Читайте также:
|
|
«Впечатление, производимое Стрпетовой, сильно, глубоко, светло.
Когда я изведал его в первый раз (шло «Не в свои сани не садись»), я не поверил себе. Силу испытанного потрясения я приписал субъективному
настроению, нервам... Так играть много раз нельзя, думал я про себя, артистка, видимо, живет на сцене. Увидать такое исполнение, конечно, большое счастье... впечатление остается надолго, навсегда... но разве это игра, разве это искусство?.. Это гениальный порыв, случай...

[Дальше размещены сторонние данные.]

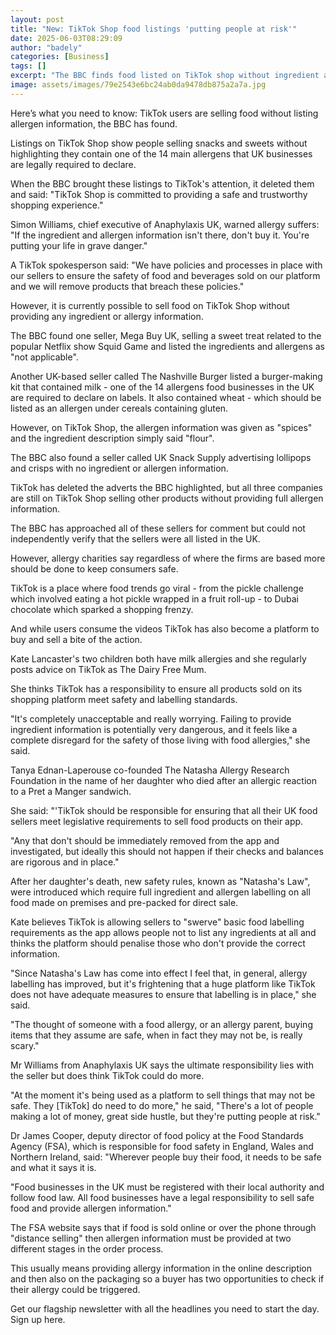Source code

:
 ```yaml
---
layout: post
title: "New: TikTok Shop food listings 'putting people at risk'"
date: 2025-06-03T08:29:09
author: "badely"
categories: [Business]
tags: []
excerpt: "The BBC finds food listed on TikTok shop without ingredient and allergen information."
image: assets/images/79e2543e6bc24ab0da9478db875a2a7a.jpg
---
```


Here’s what you need to know: TikTok users are selling food without listing allergen information, the BBC has found.

Listings on TikTok Shop show people selling snacks and sweets without highlighting they contain one of the 14 main allergens that UK businesses are legally required to declare.

When the BBC brought these listings to TikTok's attention, it deleted them and said: "TikTok Shop is committed to providing a safe and trustworthy shopping experience."

Simon Williams, chief executive of Anaphylaxis UK, warned allergy suffers: "If the ingredient and allergen information isn't there, don't buy it. You're putting your life in grave danger."

A TikTok spokesperson said: "We have policies and processes in place with our sellers to ensure the safety of food and beverages sold on our platform and we will remove products that breach these policies."

However, it is currently possible to sell food on TikTok Shop without providing any ingredient or allergy information.

The BBC found one seller, Mega Buy UK, selling a sweet treat related to the popular Netflix show Squid Game and listed the ingredients and allergens as "not applicable".

Another UK-based seller called The Nashville Burger listed a burger-making kit that contained milk - one of the 14 allergens food businesses in the UK are required to declare on labels. It also contained wheat - which should be listed as an allergen under cereals containing gluten.

However, on TikTok Shop, the allergen information was given as "spices" and the ingredient description simply said "flour".

The BBC also found a seller called UK Snack Supply advertising lollipops and crisps with no ingredient or allergen information.

TikTok has deleted the adverts the BBC highlighted, but all three companies are still on TikTok Shop selling other products without providing full allergen information.

The BBC has approached all of these sellers for comment but could not independently verify that the sellers were all listed in the UK.

However, allergy charities say regardless of where the firms are based more should be done to keep consumers safe.

TikTok is a place where food trends go viral - from the pickle challenge which involved eating a hot pickle wrapped in a fruit roll-up - to Dubai chocolate which sparked a shopping frenzy.

And while users consume the videos TikTok has also become a platform to buy and sell a bite of the action.

Kate Lancaster's two children both have milk allergies and she regularly posts advice on TikTok as The Dairy Free Mum.

She thinks TikTok has a responsibility to ensure all products sold on its shopping platform meet safety and labelling standards.

"It's completely unacceptable and really worrying. Failing to provide ingredient information is potentially very dangerous, and it feels like a complete disregard for the safety of those living with food allergies," she said.

Tanya Ednan-Laperouse co-founded The Natasha Allergy Research Foundation in the name of her daughter who died after an allergic reaction to a Pret a Manger sandwich.

She said: "'TikTok should be responsible for ensuring that all their UK food sellers meet legislative requirements to sell food products on their app. 

"Any that don't should be immediately removed from the app and investigated, but ideally this should not happen if their checks and balances are rigorous and in place."

After her daughter's death, new safety rules, known as "Natasha's Law",  were introduced which require full ingredient and allergen labelling on all food made on premises and pre-packed for direct sale.

Kate believes TikTok is allowing sellers to "swerve" basic food labelling requirements as the app allows people not to list any ingredients at all and thinks the platform should penalise those who don't provide the correct information.

"Since Natasha's Law has come into effect I feel that, in general, allergy labelling has improved, but it's frightening that a huge platform like TikTok does not have adequate measures to ensure that labelling is in place," she said.

"The thought of someone with a food allergy, or an allergy parent, buying items that they assume are safe, when in fact they may not be, is really scary."

Mr Williams from Anaphylaxis UK says the ultimate responsibility lies with the seller but does think TikTok could do more.

"At the moment it's being used as a platform to sell things that may not be safe. They [TikTok] do need to do more," he said, "There's a lot of people making a lot of money, great side hustle, but they're putting people at risk."

Dr James Cooper, deputy director of food policy at the Food Standards Agency (FSA), which is responsible for food safety in England, Wales and Northern Ireland, said: "Wherever people buy their food, it needs to be safe and what it says it is.

"Food businesses in the UK must be registered with their local authority and follow food law. All food businesses have a legal responsibility to sell safe food and provide allergen information."

The FSA website says that if food is sold online or over the phone through "distance selling" then allergen information must be provided at two different stages in the order process.

This usually means providing allergy information in the online description and then also on the packaging so a buyer has two opportunities to check if their allergy could be triggered.

Get our flagship newsletter with all the headlines you need to start the day. Sign up here.

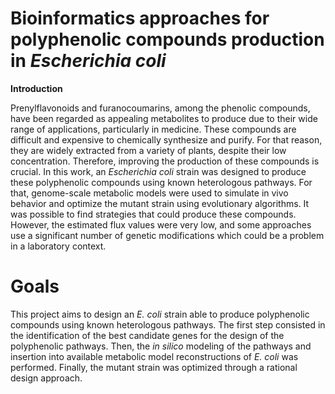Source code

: # Bioinformatics approaches for polyphenolic compounds production in _Escherichia coli_

**Introduction**

Prenylflavonoids and furanocoumarins, among the phenolic compounds, have been regarded as appealing metabolites to produce due to their wide range of applications, particularly in medicine. These compounds are difficult and expensive to chemically synthesize and purify. For that reason, they are widely extracted from a variety of plants, despite their low concentration. Therefore, improving the production of these compounds is crucial. In this work, an _Escherichia coli_ strain was designed to produce these polyphenolic compounds using known heterologous pathways. For that, genome-scale metabolic models were used to simulate in vivo behavior and optimize the mutant strain using evolutionary algorithms. It was possible to find strategies that could produce these compounds. However, the estimated flux values were very low, and some approaches use a significant number of genetic modifications which could be a problem in a laboratory context. 

# Goals
This project aims to design an _E. coli_ strain able to produce polyphenolic compounds using known heterologous pathways. The first step consisted in the identification of the best candidate genes for the design of the polyphenolic pathways. Then, the _in silico_ modeling of the pathways and insertion into available metabolic model reconstructions of _E. coli_ was performed. Finally, the mutant strain was optimized through a rational design approach.


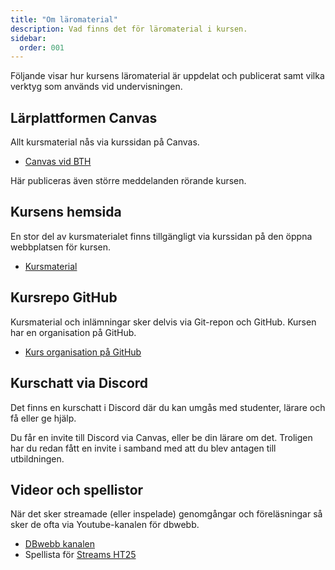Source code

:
 ```yaml
---
title: "Om läromaterial"
description: Vad finns det för läromaterial i kursen.
sidebar:
  order: 001
---
```


Följande visar hur kursens läromaterial är uppdelat och publicerat samt vilka verktyg som används vid undervisningen.

## Lärplattformen Canvas

Allt kursmaterial nås via kurssidan på Canvas.

- [Canvas vid BTH](https://bth.se/canvas)

Här publiceras även större meddelanden rörande kursen.

## Kursens hemsida

En stor del av kursmaterialet finns tillgängligt via kurssidan på den öppna webbplatsen för kursen.

- [Kursmaterial](https://bth-python.github.io/website/)

## Kursrepo GitHub

Kursmaterial och inlämningar sker delvis via Git-repon och GitHub. Kursen har en organisation på GitHub.

- [Kurs organisation på GitHub](https://github.com/bth-python/)

## Kurschatt via Discord

Det finns en kurschatt i Discord där du kan umgås med studenter, lärare och få eller ge hjälp.

Du får en invite till Discord via Canvas, eller be din lärare om det. Troligen har du redan fått en invite i samband med att du blev antagen till utbildningen.

## Videor och spellistor

När det sker streamade (eller inspelade) genomgångar och föreläsningar så sker de ofta via Youtube-kanalen för dbwebb.

- [DBwebb kanalen](https://www.youtube.com/c/DbwebbSe)
- Spellista för [Streams HT25](https://www.youtube.com/playlist?list=PLKtP9l5q3ce_6V-NBdaXB927GdpMQdCMt)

...Но с тех пор я ходил и хожу в театр каждый раз, как играет г-жа Стрепетова, я пересмотрел ее во всех ролях, в каких она появлялась, в иных по нескольку раз, и убедился, что в первом впечатлении моем не было ничего преувеличенного или случайного... убедился, что вижу перед собой не нервную женщину, умеющую передавать со сцены свои личные волнения, а превосходную актрису; убедился, что вся страстность, искренность, задушевность, вся поразительная правда игры нимало не идут в ущерб другим требованиям сцены, не вредят свободе и полноте замысла, что имею дело прежде всего с крупным талантом и большим искусством».

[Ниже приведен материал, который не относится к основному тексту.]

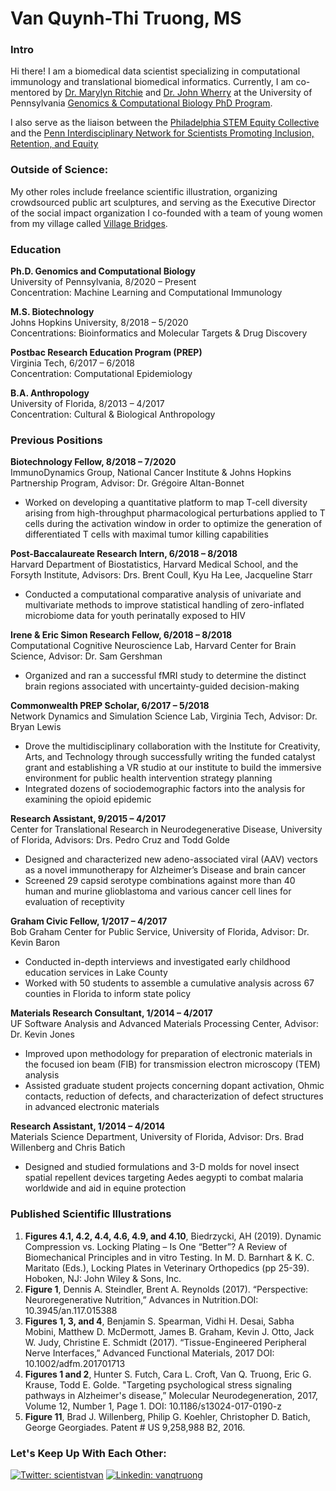 # Van Quynh-Thi Truong, MS
### Intro  
Hi there! I am a biomedical data scientist specializing in computational immunology and translational biomedical informatics. Currently, I am co-mentored by [Dr. Marylyn Ritchie](https://www.med.upenn.edu/pcpm/marylyn-d-ritchie-phd.html) and [Dr. John Wherry](https://www.med.upenn.edu/wherrylab/) at the University of Pennsylvania [Genomics & Computational Biology PhD Program](https://www.med.upenn.edu/gcb/).

I also serve as the liaison between the [Philadelphia STEM Equity Collective](https://www.philastemeco.org/equity-collective) and the [Penn Interdisciplinary Network for Scientists Promoting Inclusion, Retention, and Equity](https://www.med.upenn.edu/pennINSPIRE/)

### Outside of Science:
My other roles include freelance scientific illustration, organizing crowdsourced public art sculptures, and serving as the Executive Director of the social impact organization I co-founded with a team of young women from my village called [Village Bridges](www.villagebridges.org).

### Education
**Ph.D. Genomics and Computational Biology**  
University of Pennsylvania, 8/2020 – Present  
Concentration: Machine Learning and Computational Immunology  

**M.S. Biotechnology**  
Johns Hopkins University, 8/2018 – 5/2020  
Concentrations: Bioinformatics and Molecular Targets & Drug Discovery  

**Postbac Research Education Program (PREP)**  
Virginia Tech, 6/2017 – 6/2018  
Concentration: Computational Epidemiology  

**B.A. Anthropology**  
University of Florida, 8/2013 – 4/2017  
Concentration: Cultural & Biological Anthropology  

### Previous Positions
**Biotechnology Fellow, 8/2018 – 7/2020**  
ImmunoDynamics Group, National Cancer Institute & Johns Hopkins Partnership Program, Advisor: Dr. Grégoire Altan-Bonnet  
* Worked on developing a quantitative platform to map T-cell diversity arising from high-throughput pharmacological perturbations applied to T cells during the activation window in order to optimize the generation of differentiated T cells with maximal tumor killing capabilities  

**Post-Baccalaureate Research Intern, 6/2018 – 8/2018**  
Harvard Department of Biostatistics, Harvard Medical School, and the Forsyth Institute, Advisors: Drs. Brent Coull, Kyu Ha Lee, Jacqueline Starr  
* Conducted a computational comparative analysis of univariate and multivariate methods to improve statistical handling of zero-inflated microbiome data for youth perinatally exposed to HIV  

**Irene & Eric Simon Research Fellow, 6/2018 – 8/2018**  
Computational Cognitive Neuroscience Lab, Harvard Center for Brain Science, Advisor: Dr. Sam Gershman  
* Organized and ran a successful fMRI study to determine the distinct brain regions associated with uncertainty-guided decision-making  

**Commonwealth PREP Scholar, 6/2017 – 5/2018**  
Network Dynamics and Simulation Science Lab, Virginia Tech, Advisor: Dr. Bryan Lewis  
* Drove the multidisciplinary collaboration with the Institute for Creativity, Arts, and Technology through successfully writing the funded catalyst grant and establishing a VR studio at our institute to build the immersive environment for public health intervention strategy planning  
* Integrated dozens of sociodemographic factors into the analysis for examining the opioid epidemic  

**Research Assistant, 9/2015 – 4/2017**  
Center for Translational Research in Neurodegenerative Disease, University of Florida, Advisors: Drs. Pedro Cruz and Todd Golde       
* Designed and characterized new adeno-associated viral (AAV) vectors as a novel immunotherapy for Alzheimer’s Disease and brain cancer  
* Screened 29 capsid serotype combinations against more than 40 human and murine glioblastoma and various cancer cell lines for evaluation of receptivity  

**Graham Civic Fellow, 1/2017 – 4/2017**  
Bob Graham Center for Public Service, University of Florida, Advisor: Dr. Kevin Baron                              
* Conducted in-depth interviews and investigated early childhood education services in Lake County  
* Worked with 50 students to assemble a cumulative analysis across 67 counties in Florida to inform state policy  

**Materials Research Consultant, 1/2014 – 4/2017**  
UF Software Analysis and Advanced Materials Processing Center, Advisor: Dr. Kevin Jones   
* Improved upon methodology for preparation of electronic materials in the focused ion beam (FIB) for transmission electron microscopy (TEM) analysis  
* Assisted graduate student projects concerning dopant activation, Ohmic contacts, reduction of defects, and characterization of defect structures in advanced electronic materials  

**Research Assistant, 1/2014 – 4/2014**  
Materials Science Department, University of Florida, Advisor: Drs. Brad Willenberg and Chris Batich  
* Designed and studied formulations and 3-D molds for novel insect spatial repellent devices targeting Aedes aegypti to combat malaria worldwide and aid in equine protection  

### Published Scientific Illustrations
1.	**Figures 4.1, 4.2, 4.4, 4.6, 4.9, and 4.10**, Biedrzycki, AH (2019). Dynamic Compression vs. Locking Plating – Is One “Better”? A Review of Biomechanical Principles and in vitro Testing. In M. D. Barnhart & K. C. Maritato (Eds.), Locking Plates in Veterinary Orthopedics (pp 25-39). Hoboken, NJ: John Wiley & Sons, Inc. 
2.	**Figure 1**, Dennis A. Steindler, Brent A. Reynolds (2017). “Perspective: Neuroregenerative Nutrition,” Advances in Nutrition.DOI: 10.3945/an.117.015388
3.	**Figures 1, 3, and 4**, Benjamin S. Spearman, Vidhi H. Desai, Sabha Mobini, Matthew D. McDermott, James B. Graham, Kevin J. Otto, Jack W. Judy, Christine E. Schmidt (2017). “Tissue-Engineered Peripheral Nerve Interfaces,” Advanced Functional Materials, 2017 DOI: 10.1002/adfm.201701713
4.	**Figures 1 and 2**, Hunter S. Futch, Cara L. Croft, Van Q. Truong, Eric G. Krause, Todd E. Golde. "Targeting psychological stress signaling pathways in Alzheimer's disease,” Molecular Neurodegeneration, 2017, Volume 12, Number 1, Page 1. DOI: 10.1186/s13024-017-0190-z
5.	**Figure 11**, Brad J. Willenberg, Philip G. Koehler, Christopher D. Batich, George Georgiades. Patent # US 9,258,988 B2, 2016.

### Let's Keep Up With Each Other:
[![Twitter: scientistvan](https://img.shields.io/twitter/follow/scientistvan?style=for-the-badge)](https://twitter.com/scientistvan)
[![Linkedin: vanqtruong](https://img.shields.io/badge/-vanqtruong-blue?style=for-the-badge&logo=Linkedin&logoColor=white&link=https://www.linkedin.com/in/vanqtruong/)](https://www.linkedin.com/in/vanqtruong/)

Так писал о великой русской актрисе П. А. Стрепетовой современник — Н. К. Михайловский.
Вот еще одно свидетельство очевидца:
«Многие актрисы и актеры Александрийского театра... были настолько искренно потрясены ее исполнением, не скажу даже игрой, так как перед ними была сама неприкрашенная жизнь, сама русская подоплека, что я видала слезы на глазах актрис и недоуменно взволнованные лица актеров. Я не говорю уже о публике. И тогда, и потом только на спектаклях с участием Стрепетовой я слышала такие бурные овации. Она не только потрясала своим творчеством, но точно будила какие-то заглохнувшие было стихийные чувства в зрителях. Не «публика», а точно какая-то коллективная русская душа, прорвав все препоны, стонала, вопила, взывала и тянулась к чему-то давно забытому, но своему, родному, что воскрешала в ней эта русская артистка» 1.
А вот еще страничка из летописи русского театра.

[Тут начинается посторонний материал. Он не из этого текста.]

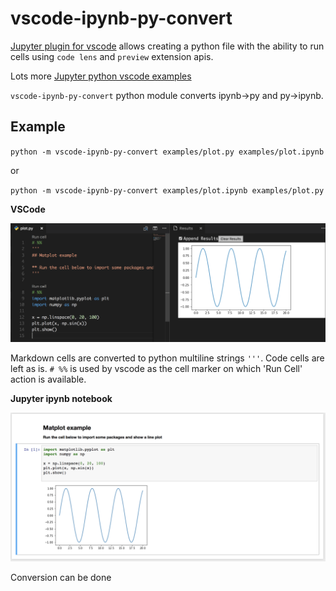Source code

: # vscode-ipynb-py-convert

[Jupyter plugin for vscode](https://marketplace.visualstudio.com/items?itemName=donjayamanne.jupyter) allows creating a python file with the ability to run cells using `code lens` and `preview` extension apis.

Lots more [Jupyter python vscode examples](https://github.com/DonJayamanne/pythonVSCode/wiki/Jupyter-Examples)

`vscode-ipynb-py-convert` python module converts ipynb->py and py->ipynb.

## Example

`python -m vscode-ipynb-py-convert examples/plot.py examples/plot.ipynb`

or

`python -m vscode-ipynb-py-convert examples/plot.ipynb examples/plot.py`


**VSCode**

![](examples/vscode.png)

Markdown cells are converted to python multiline strings `'''`. Code cells are left as is. `# %%` is used by vscode as the cell marker on which 'Run Cell' action is available.


**Jupyter ipynb notebook**

![](examples/jupyter.png)

Conversion can be done
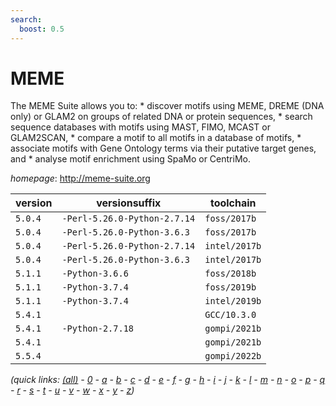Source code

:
 ```yaml
---
search:
  boost: 0.5
---
```

# MEME

The MEME Suite allows you to: * discover motifs using MEME, DREME (DNA only) or  GLAM2 on groups of related DNA or protein sequences, * search sequence databases with motifs using  MAST, FIMO, MCAST or GLAM2SCAN, * compare a motif to all motifs in a database of motifs, * associate  motifs with Gene Ontology terms via their putative target genes, and * analyse motif enrichment  using SpaMo or CentriMo.

*homepage*: <http://meme-suite.org>

version | versionsuffix | toolchain
--------|---------------|----------
``5.0.4`` | ``-Perl-5.26.0-Python-2.7.14`` | ``foss/2017b``
``5.0.4`` | ``-Perl-5.26.0-Python-3.6.3`` | ``foss/2017b``
``5.0.4`` | ``-Perl-5.26.0-Python-2.7.14`` | ``intel/2017b``
``5.0.4`` | ``-Perl-5.26.0-Python-3.6.3`` | ``intel/2017b``
``5.1.1`` | ``-Python-3.6.6`` | ``foss/2018b``
``5.1.1`` | ``-Python-3.7.4`` | ``foss/2019b``
``5.1.1`` | ``-Python-3.7.4`` | ``intel/2019b``
``5.4.1`` |  | ``GCC/10.3.0``
``5.4.1`` | ``-Python-2.7.18`` | ``gompi/2021b``
``5.4.1`` |  | ``gompi/2021b``
``5.5.4`` |  | ``gompi/2022b``


*(quick links: [(all)](../index.md) - [0](../0/index.md) - [a](../a/index.md) - [b](../b/index.md) - [c](../c/index.md) - [d](../d/index.md) - [e](../e/index.md) - [f](../f/index.md) - [g](../g/index.md) - [h](../h/index.md) - [i](../i/index.md) - [j](../j/index.md) - [k](../k/index.md) - [l](../l/index.md) - [m](../m/index.md) - [n](../n/index.md) - [o](../o/index.md) - [p](../p/index.md) - [q](../q/index.md) - [r](../r/index.md) - [s](../s/index.md) - [t](../t/index.md) - [u](../u/index.md) - [v](../v/index.md) - [w](../w/index.md) - [x](../x/index.md) - [y](../y/index.md) - [z](../z/index.md))*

«Пролог «Орлеанской Девы» был той твердой опорой, с которой Ермолова, как орлица, широкими взмахами крыльев, взмывая все выше и выше, понеслась по необъятному небу шиллеровской фантазии, превращая ее самые чудесные, самые сверхъестественные положения во что-то глубоко жизненное, почти неизбежное при той окраске, какую образ Иоанны получил в ее творчестве... Когда в присутствии короля и своевольных вассалов Иоанна властно велит английскому герольду передать свою волю победителям словами:
Ты, английский король, ты, гордый Глостер,
И ты Бедфор, бичи моей страны,
Готовьтесь дать всевышнему отчет
За кровь пролитую,—
Ермолова заслоняла всех. Я не знаю актера, который мог бы дать ту силу, с какой она произносила слова «бичи моей страны». Я видел и играл с Сальвини в «Отелло» и определенно утверждаю, что у величайшего трагика нашего времени не было ни одного момента, равного ермоловскому в этой фразе. Ее лицо покрывалось смертельной бледностью под и без того бледным
гримом, и сквозь слой белил проступала так называемая «гусиная кожа»... ее глаза заливали сцену и зал тем, что ее творчество повелительно хотело их залить, а в низком, грудном голосе, в голосе, который только и мог быть в этом вдохновенном существе, слышался голос всей оскорбленной и подавленной страны, которую она воплощала и чувством которой она жила.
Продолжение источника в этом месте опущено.